REQUIRED WORK
Once the line containing "1294,1389 L 1305,1432" is found in the entries below, restate it and each following line word for word, stopping after the line containing "70,35 L 97,53".

EXERCISE MATERIALS
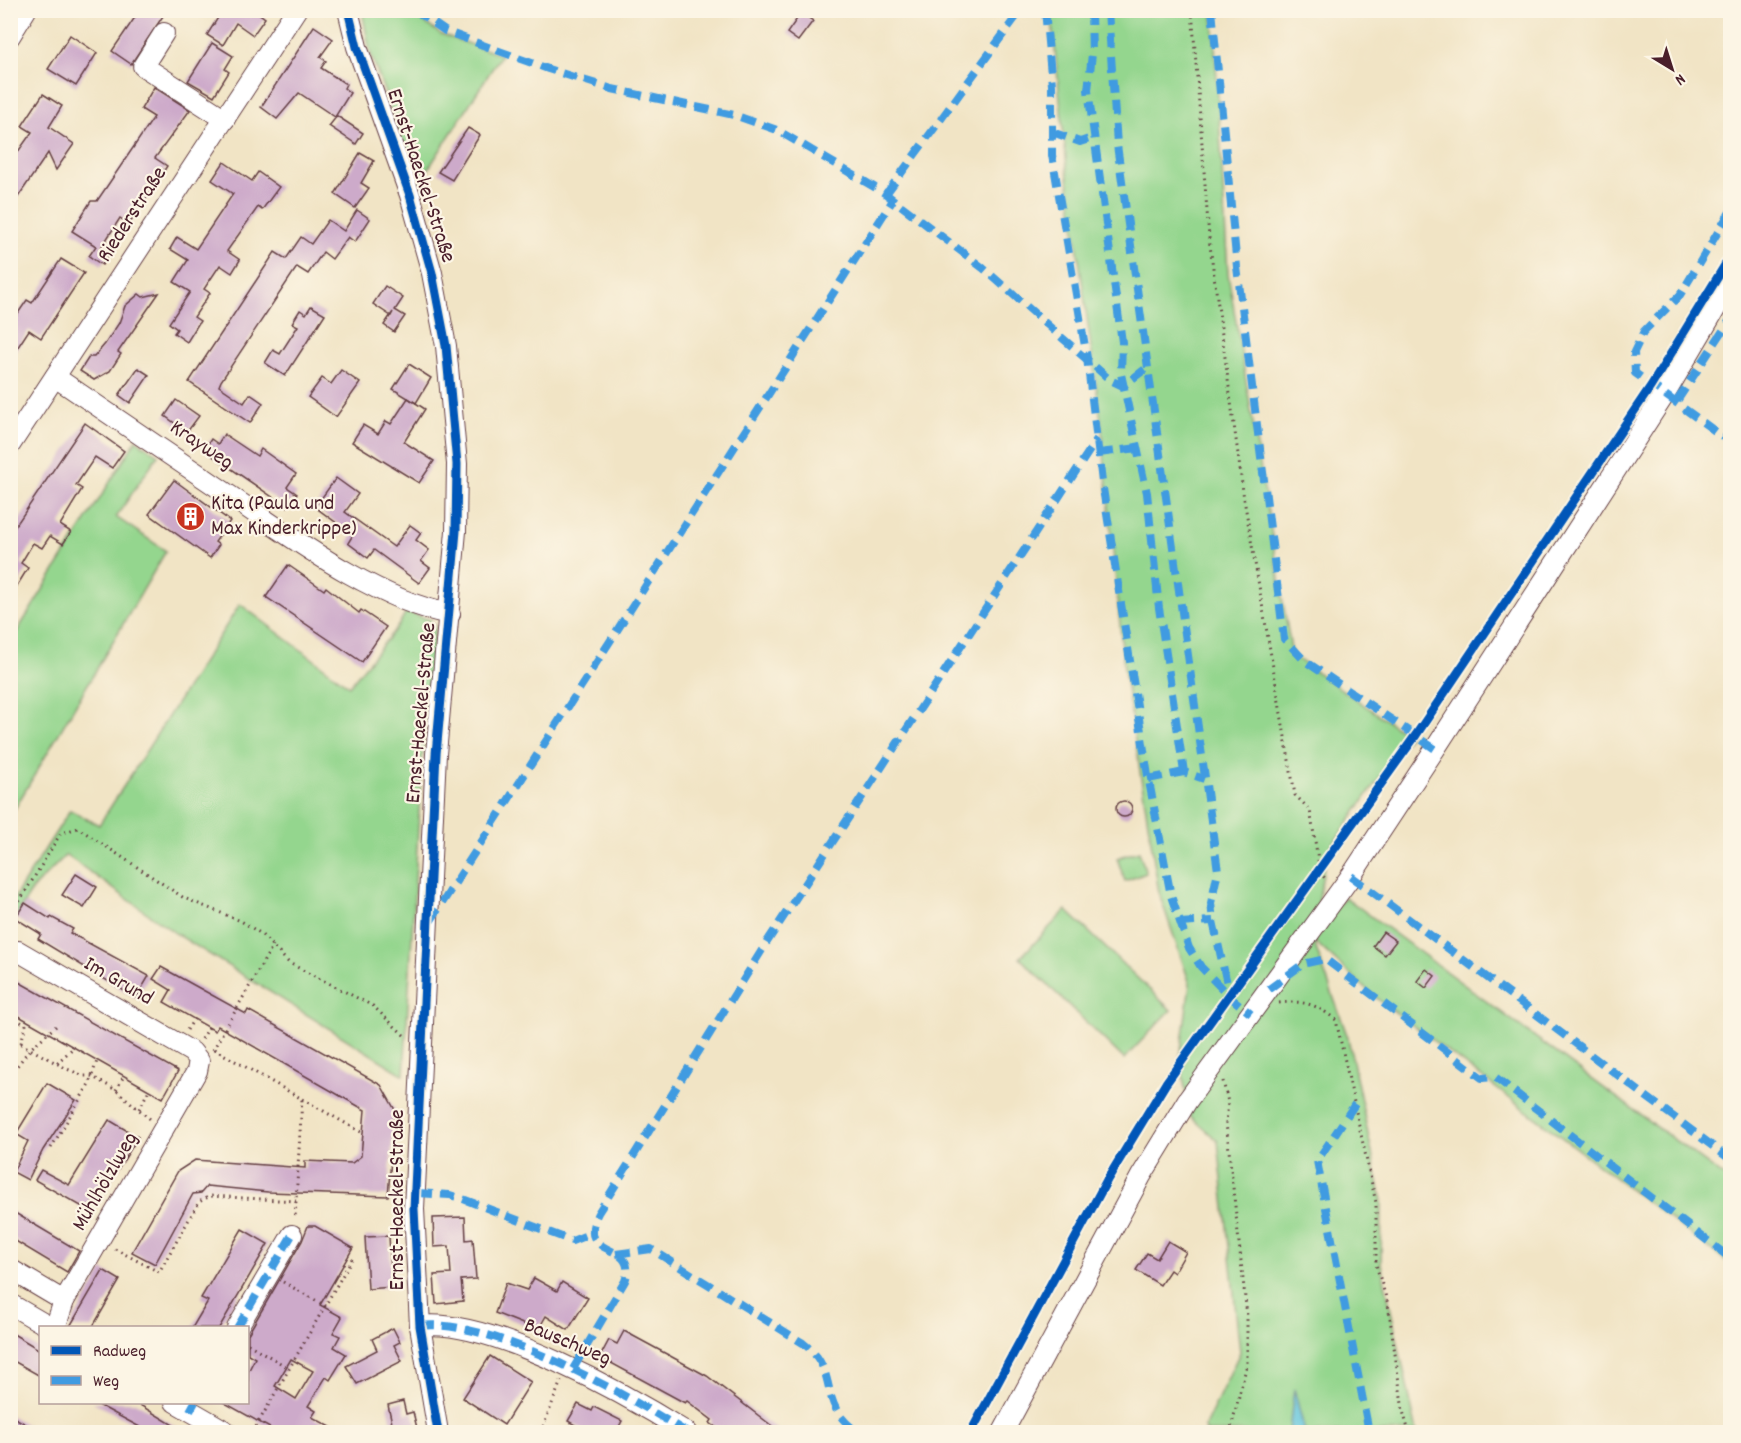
<svg xmlns="http://www.w3.org/2000/svg" width="1741" height="1443" font-family="Dekko,sans-serif">
<style>
.green{fill:#94d68e;stroke:#6f7a5c;stroke-width:1.5}
.water{fill:#5fc5dd;stroke:#547284;stroke-width:1.5}
.building{fill:#cdaaca;fill-rule:evenodd}
.lines{fill:none;stroke-linecap:round;stroke-linejoin:round}
.minor-casing{stroke:#633d42;stroke-width:22}
.path{stroke:#633d42;stroke-width:3;stroke-dasharray:1.5 4.5;stroke-linecap:butt}
.minor{stroke:#fff;stroke-width:20}
.quiet{stroke:#409be1;stroke-width:8;stroke-dasharray:15 8;stroke-linecap:butt}
.cycleway-casing{stroke:#fcf5e5;stroke-width:13}
.cycleway{stroke:#0057b8;stroke-width:9}
.labels{text-anchor:middle;dominant-baseline:central;stroke-width:4.5;stroke-linejoin:round;paint-order:stroke}
.street-label{font-size:22px;fill:#4a1f2b;stroke:#fcf5e5}
.poi-label{font-size:22px;fill:#4a1f2b;stroke:#fcf5e5;text-anchor:start}
</style>
<rect width="100%" height="100%" fill="#fcf5e5"/>
<filter id="ink" filterUnits="userSpaceOnUse"><feTurbulence type="fractalNoise" baseFrequency=".0167" numOctaves="2"/><feDisplacementMap in="SourceGraphic" scale="12" xChannelSelector="R" yChannelSelector="G"/><feConvolveMatrix kernelMatrix="1 2 1 2 8 2 1 2 1" color-interpolation-filters="sRGB"/></filter>
<filter id="wash" filterUnits="userSpaceOnUse"><feTurbulence type="fractalNoise" baseFrequency=".008" numOctaves="4" result="noise"/><feDisplacementMap in="SourceGraphic" scale="24" xChannelSelector="R" yChannelSelector="G"/><feGaussianBlur stdDeviation="1.35" result="paint"/><feColorMatrix in="noise" values="0 0 0 0 0 0 0 0 0 0 0 0 0 0 0 0 0 1.4 0 .05"/><feComposite in="paint" operator="in"/></filter>
<g filter="url(#wash)">
<rect width="100%" height="100%" fill="#f1e4c5"/>
<g class="green">
<path d="M 362,11 L 408,11 L 441,34 L 501,55 L 418,185 L 370,52 Z"/>
<path d="M 1051,11 L 1213,11 L 1228,274 L 1292,655 L 1409,736 L 1326,854 L 1313,937 L 1345,897 L 1730,1181 L 1730,1264 L 1375,997 L 1313,940 L 1348,1038 L 1382,1201 L 1381,1264 L 1417,1432 L 1206,1432 L 1205,1426 L 1240,1352 L 1218,1141 L 1189,1115 L 1180,1056 L 1190,984 L 1159,893 L 1124,669 L 1101,421 L 1068,178 Z"/>
<path d="M 136,440 L 158,455 L 116,517 L 166,551 L 11,815 L 11,641 Z"/>
<path d="M 240,604 L 349,686 L 398,626 L 406,612 L 431,620 L 435,627 L 422,760 L 404,1075 L 175,933 L 66,855 L 35,886 L 11,923 L 11,903 L 70,810 L 99,825 Z"/>
<path d="M 1139,851 L 1146,873 L 1125,881 L 1117,858 Z"/>
<path d="M 1066,910 L 1171,1010 L 1124,1059 L 1020,958 Z"/>
</g>
<path class="water" d="M 1294,1389 L 1305,1432 L 1289,1432 Z"/>
<g id="blocks">
<g class="building">
<path d="M 140,10 L 167,10 L 131,64 L 112,51 Z"/>
<path d="M 217,10 L 254,10 L 265,18 L 253,35 L 236,23 L 223,45 L 207,35 L 221,13 Z"/>
<path d="M 801,13 L 813,21 L 798,41 L 787,33 Z"/>
<path d="M 314,26 L 333,39 L 320,57 L 326,61 L 321,68 L 346,84 L 344,88 L 350,93 L 335,117 L 299,93 L 277,119 L 261,107 Z"/>
<path d="M 70,35 L 97,53 L 76,86 L 48,69 Z"/>
<path d="M 212,43 L 233,56 L 225,69 L 229,72 L 214,96 L 188,81 Z"/>
<path d="M 154,87 L 190,110 L 155,158 L 167,166 L 137,213 L 129,224 L 120,218 L 101,248 L 110,253 L 102,265 L 89,256 L 96,246 L 72,231 L 91,201 L 97,201 L 154,117 L 141,109 Z"/>
<path d="M 43,94 L 62,106 L 49,127 L 74,144 L 56,170 L 48,153 L 18,197 L 10,192 L 10,163 L 32,132 L 22,126 Z"/>
<path d="M 337,116 L 363,133 L 356,144 L 329,126 Z"/>
<path d="M 468,128 L 480,135 L 452,180 L 438,172 Z"/>
<path d="M 360,153 L 374,161 L 361,183 L 369,188 L 355,208 L 335,194 Z"/>
<path d="M 224,162 L 252,181 L 258,172 L 279,187 L 262,210 L 258,207 L 227,251 L 240,260 L 232,273 L 220,265 L 204,289 L 210,293 L 194,317 L 200,321 L 187,342 L 174,333 L 177,329 L 169,323 L 190,292 L 174,282 L 188,260 L 170,249 L 177,237 L 196,249 L 233,194 L 212,180 Z"/>
<path d="M 357,210 L 370,219 L 355,242 L 348,237 L 332,259 L 323,252 L 308,274 L 297,267 L 221,381 L 219,386 L 244,403 L 250,394 L 263,403 L 250,423 L 189,382 L 275,252 L 286,259 L 301,237 L 311,244 L 328,220 L 344,231 Z"/>
<path d="M 61,259 L 84,273 L 41,338 L 29,330 L 10,359 L 10,325 L 27,300 L 32,303 Z"/>
<path d="M 385,286 L 403,298 L 395,310 L 405,316 L 394,332 L 384,325 L 393,312 L 391,316 L 373,304 Z"/>
<path d="M 159,293 L 118,352 L 121,354 L 110,371 L 94,380 L 80,371 L 89,357 L 94,357 L 105,344 L 119,323 L 125,306 L 139,294 L 143,297 Z"/>
<path d="M 311,306 L 325,314 L 285,376 L 265,363 L 273,350 L 280,354 L 298,326 L 292,323 L 300,310 L 306,314 Z"/>
<path d="M 409,364 L 431,378 L 416,403 L 393,389 Z"/>
<path d="M 138,368 L 149,375 L 130,403 L 119,395 Z"/>
<path d="M 341,370 L 360,383 L 336,417 L 308,397 L 322,378 L 331,384 Z"/>
<path d="M 408,398 L 425,409 L 404,442 L 434,461 L 419,483 L 352,442 L 363,425 L 378,434 L 386,421 L 391,424 Z"/>
<path d="M 176,400 L 199,416 L 187,432 L 165,416 Z"/>
<path d="M 85,423 L 124,451 L 112,468 L 95,457 L 76,485 L 82,489 L 60,525 L 71,532 L 63,544 L 50,536 L 42,548 L 33,543 L 21,563 L 28,568 L 10,597 L 10,534 Z"/>
<path d="M 224,434 L 257,456 L 261,449 L 296,474 L 287,487 L 297,494 L 287,507 L 204,450 L 211,439 L 218,444 Z"/>
<path d="M 336,478 L 358,494 L 345,512 L 394,547 L 410,525 L 421,533 L 416,540 L 429,550 L 421,561 L 430,568 L 419,583 L 374,550 L 368,558 L 348,543 L 353,535 L 315,507 Z"/>
<path d="M 174,480 L 230,521 L 215,542 L 219,545 L 210,558 L 149,514 Z"/>
<path d="M 288,565 L 324,590 L 326,587 L 359,613 L 361,610 L 386,627 L 362,662 L 266,597 Z"/>
<circle cx="1124" cy="809" r="8"/>
<path d="M 76,874 L 97,887 L 84,908 L 62,895 Z"/>
<path d="M 25,903 L 50,919 L 51,917 L 73,929 L 70,933 L 149,976 L 136,998 L 38,939 L 41,934 L 15,918 Z"/>
<path d="M 1383,932 L 1396,941 L 1385,955 L 1373,946 Z"/>
<path d="M 161,967 L 246,1014 L 248,1010 L 381,1085 L 395,1110 L 388,1196 L 268,1192 L 207,1186 L 201,1193 L 193,1194 L 155,1264 L 132,1252 L 178,1171 L 195,1160 L 305,1168 L 305,1161 L 352,1163 L 361,1156 L 365,1110 L 218,1026 L 215,1031 L 164,1002 L 171,990 L 153,979 Z"/>
<path d="M 1426,969 L 1435,976 L 1426,988 L 1417,981 Z"/>
<path d="M 10,977 L 178,1071 L 163,1098 L 10,1011 Z"/>
<path d="M 47,1083 L 76,1100 L 43,1150 L 28,1180 L 13,1172 L 28,1141 L 16,1134 Z"/>
<path d="M 109,1120 L 138,1137 L 107,1188 L 103,1186 L 88,1210 L 35,1180 L 41,1170 L 69,1185 Z"/>
<path d="M 10,1210 L 79,1251 L 67,1272 L 14,1240 L 10,1247 Z"/>
<path d="M 465,1217 L 466,1240 L 473,1239 L 476,1279 L 461,1280 L 463,1301 L 436,1304 L 434,1275 L 451,1274 L 449,1246 L 434,1247 L 433,1218 Z"/>
<path d="M 308,1226 L 315,1226 L 353,1248 L 320,1305 L 342,1317 L 333,1333 L 340,1336 L 334,1347 L 346,1354 L 330,1380 L 326,1377 L 308,1406 L 316,1411 L 312,1417 L 340,1432 L 277,1432 L 223,1402 L 248,1402 L 248,1372 L 255,1358 L 248,1354 L 248,1334 L 302,1241 ZM 291,1359 L 313,1371 L 296,1399 L 275,1386 Z"/>
<path d="M 242,1229 L 268,1244 L 219,1328 L 192,1328 L 208,1301 L 201,1298 Z"/>
<path d="M 389,1236 L 392,1287 L 368,1289 L 365,1237 Z"/>
<path d="M 1168,1241 L 1186,1252 L 1174,1273 L 1170,1270 L 1160,1285 L 1136,1270 L 1147,1253 L 1157,1259 Z"/>
<path d="M 103,1270 L 120,1280 L 92,1328 L 69,1328 Z"/>
<path d="M 534,1278 L 557,1291 L 562,1282 L 588,1298 L 568,1330 L 546,1316 L 538,1330 L 495,1313 L 506,1283 L 527,1290 Z"/>
<path d="M 393,1328 L 400,1342 L 394,1345 L 402,1361 L 357,1384 L 346,1366 L 377,1350 L 372,1339 Z"/>
<path d="M 624,1331 L 707,1376 L 780,1432 L 723,1432 L 710,1423 L 712,1420 L 687,1401 L 685,1403 L 600,1357 L 609,1340 L 617,1344 Z"/>
<path d="M 10,1332 L 40,1350 L 40,1376 L 10,1359 Z"/>
<path d="M 490,1356 L 531,1382 L 504,1425 L 463,1398 Z"/>
<path d="M 403,1401 L 406,1414 L 413,1412 L 418,1432 L 394,1432 L 388,1405 Z"/>
<path d="M 93,1402 L 135,1402 L 185,1432 L 149,1432 Z"/>
<path d="M 578,1404 L 592,1411 L 594,1407 L 622,1421 L 616,1432 L 580,1432 L 582,1429 L 568,1421 Z"/>
<path d="M 10,1415 L 39,1432 L 10,1432 Z"/>
</g>
</g>
</g>
<g filter="url(#ink)">
<use href="#blocks" fill-opacity="0" stroke="#633d42" stroke-width="1.5"/>
<g class="lines">
<defs>
<g id="minor">
<path d="M 348,10 L 357,47 L 410,195 L 432,273 L 446,346 L 457,464 L 456,531 L 436,754 L 414,1209 L 420,1326 L 438,1432"/>
<path d="M 164,33 L 143,66 L 225,119"/>
<path d="M 10,36 L 26,10"/>
<path d="M 55,377 C 112,416 169,454 226,493 C 288,535 376,601 450,614"/>
<path d="M 10,445 L 296,10"/>
<path d="M 10,951 L 18,951 L 192,1052 L 199,1061 L 197,1071 L 64,1301 L 55,1328"/>
<path d="M 10,1269 L 64,1301"/>
<path d="M 10,1304 L 51,1328"/>
<path d="M 420,1326 C 489,1317 627,1395 686,1432"/>
<path d="M 237,1328 L 292,1235"/>
<path d="M 175,1402 L 227,1432"/>
<path d="M 1003,1432 L 1141,1176 L 1187,1101 L 1351,876 L 1435,749 L 1665,394 L 1730,284"/>
</g>
</defs>
<use href="#minor" class="minor-casing"/>
<g class="path">
<path d="M 1192,10 L 1209,238 L 1244,499 L 1295,795 L 1310,810 L 1320,872 L 1327,881"/>
<path d="M 10,917 L 61,833 L 78,828 L 184,898 L 241,921 L 260,933 L 289,963 L 373,1006 L 405,1036"/>
<path d="M 1279,1003 C 1304,1000 1316,1004 1336,1020 L 1376,1203 L 1376,1265 L 1388,1304 L 1403,1411 L 1409,1432"/>
<path d="M 10,1016 L 26,1025"/>
<path d="M 187,1030 L 194,1019"/>
<path d="M 10,1038 L 67,1069 L 84,1076 L 91,1076 L 116,1090 L 150,1119"/>
<path d="M 202,1039 L 209,1027"/>
<path d="M 21,1043 L 27,1021"/>
<path d="M 214,1049 L 302,1099 L 295,1218"/>
<path d="M 213,1050 L 273,945"/>
<path d="M 57,1063 L 73,1048"/>
<path d="M 10,1075 L 30,1049 L 56,1026"/>
<path d="M 1223,1081 L 1228,1102 L 1226,1123 L 1247,1316 L 1247,1364 L 1230,1432"/>
<path d="M 116,1090 L 124,1076"/>
<path d="M 302,1099 L 363,1133"/>
<path d="M 139,1109 L 149,1090"/>
<path d="M 51,1148 L 89,1084 L 97,1061"/>
<path d="M 115,1249 L 159,1272 L 199,1202 L 210,1196 L 296,1201"/>
<path d="M 283,1282 L 326,1306"/>
<path d="M 248,1344 L 289,1368"/>
<path d="M 253,1432 L 353,1257"/>
<path d="M 541,1432 L 561,1381"/>
</g>
<use href="#minor" class="minor"/>
<g class="quiet">
<path d="M 415,10 L 445,31 L 548,69 L 612,89 L 734,115 L 777,130 L 886,194 L 983,268 L 1110,380 L 1123,386 L 1148,367"/>
<path d="M 1045,10 L 1052,85 L 1052,155 L 1087,358 L 1102,482 L 1148,776 L 1171,896 L 1189,948 L 1201,967 L 1230,997 L 1251,1014"/>
<path d="M 1091,10 L 1092,54 L 1088,90 L 1122,342 L 1121,374 L 1147,493 L 1159,608 L 1184,772 L 1204,779"/>
<path d="M 1108,10 L 1117,145 L 1218,871 L 1211,903 L 1213,921 L 1230,997"/>
<path d="M 1212,10 L 1237,267 L 1284,639 L 1305,661 L 1435,749"/>
<path d="M 1052,132 L 1080,142 L 1095,137"/>
<path d="M 886,194 L 1021,10"/>
<path d="M 1730,212 L 1680,295 L 1644,331 L 1634,352 L 1635,373 L 1730,442"/>
<path d="M 1677,401 L 1730,320"/>
<path d="M 1099,453 L 1138,448"/>
<path d="M 1148,779 L 1184,772"/>
<path d="M 1351,876 L 1730,1159"/>
<path d="M 430,922 L 893,200"/>
<path d="M 1180,923 L 1213,921"/>
<path d="M 1269,989 L 1303,964 L 1325,959 L 1482,1078 L 1495,1077 L 1730,1258"/>
<path d="M 1355,1104 L 1317,1161 L 1369,1432"/>
<path d="M 418,1193 L 450,1195 L 463,1199 L 572,1241 L 592,1233"/>
<path d="M 616,1254 L 651,1249 L 803,1343 C 808,1347 813,1352 817,1357 C 836,1385 821,1405 857,1432"/>
<path d="M 420,1326 C 489,1317 627,1395 686,1432"/>
<path d="M 237,1328 L 292,1235"/>
<path d="M 573,1369 L 625,1281 C 640,1239 574,1261 598,1213 L 767,942 L 1097,439"/>
<path d="M 190,1411 L 195,1402"/>
</g>
<defs>
<g id="cycleway">
<path d="M 348,10 L 357,47 L 410,195 L 432,273 L 446,346 L 457,464 L 456,531 L 436,754 L 414,1209 L 420,1326 L 438,1432"/>
<path d="M 971,1432 L 1107,1180 L 1166,1083 L 1416,735 L 1651,386 L 1730,257"/>
</g>
</defs>
<use href="#cycleway" class="cycleway-casing"/>
<use href="#cycleway" class="cycleway"/>
</g>
</g>
<defs>
<symbol id="building-disc" viewBox="-11 -11 22 22"><circle r="9.5" fill="#c8321e" stroke="#fcf5e5"/><path d="M-4-6H4V6H1V3H-1V6H-4ZM-2.5-4.3h1.7v1.8h-1.7ZM.8-4.3h1.7v1.8H.8ZM-2.5-1h1.7V.8h-1.7ZM.8-1h1.7V.8H.8Z" fill="#fff"/></symbol>
</defs>
<g fill-rule="evenodd">
<use href="#building-disc" x="174" y="500" width="33" height="33"/>
</g>
<g class="labels">
<g class="street-label">
<text transform="translate(420 176) rotate(72)">Ernst-Haeckel-Straße</text>
<text transform="translate(133 215) rotate(-57)">Riederstraße</text>
<text transform="translate(201 446) rotate(34)">Krayweg</text>
<text transform="translate(422 713) rotate(-85)">Ernst-Haeckel-Straße</text>
<text transform="translate(118 982) rotate(30)">Im Grund</text>
<text transform="translate(106 1182) rotate(-60)">Mühlhölzlweg</text>
<text transform="translate(398 1200) rotate(-90)">Ernst-Haeckel-Straße</text>
<text transform="translate(567 1343) rotate(23)">Bauschweg</text>
</g>
<g class="poi-label">
<text x="211" y="504">Kita (Paula und<tspan x="211" dy="25">Max Kinderkrippe)</tspan></text>
</g>
</g>
<rect width="1741" height="1443" fill="none" stroke="#fcf5e5" stroke-width="36"/>
<rect x="39" y="1326" width="210" height="78" fill="#fcf5e5" stroke="#b59f9b" stroke-width="1.5"/>
<rect x="51" y="1346" width="30" height="9" fill="#0057b8" stroke="#b59f9b" stroke-width="1.5"/>
<text x="93" y="1356" font-size="18" fill="#4a1f2b">Radweg</text>
<rect x="51" y="1376" width="30" height="9" fill="#409be1" stroke="#b59f9b" stroke-width="1.5"/>
<text x="93" y="1386" font-size="18" fill="#4a1f2b">Weg</text>
<g transform="translate(1672 69) rotate(142)" stroke="#fcf5e5" stroke-width="4.5" paint-order="stroke">
<path d="M0-4.5L10 22L0 15L-10 22Z" fill="#4a1f2b"/>
<text y="-9" font-size="16" font-weight="bold" text-anchor="middle" fill="#4a1f2b">N</text>
</g>
</svg>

ANSWER SECTION
<path class="water" d="M 1294,1389 L 1305,1432 L 1289,1432 Z"/>
<g id="blocks">
<g class="building">
<path d="M 140,10 L 167,10 L 131,64 L 112,51 Z"/>
<path d="M 217,10 L 254,10 L 265,18 L 253,35 L 236,23 L 223,45 L 207,35 L 221,13 Z"/>
<path d="M 801,13 L 813,21 L 798,41 L 787,33 Z"/>
<path d="M 314,26 L 333,39 L 320,57 L 326,61 L 321,68 L 346,84 L 344,88 L 350,93 L 335,117 L 299,93 L 277,119 L 261,107 Z"/>
<path d="M 70,35 L 97,53 L 76,86 L 48,69 Z"/>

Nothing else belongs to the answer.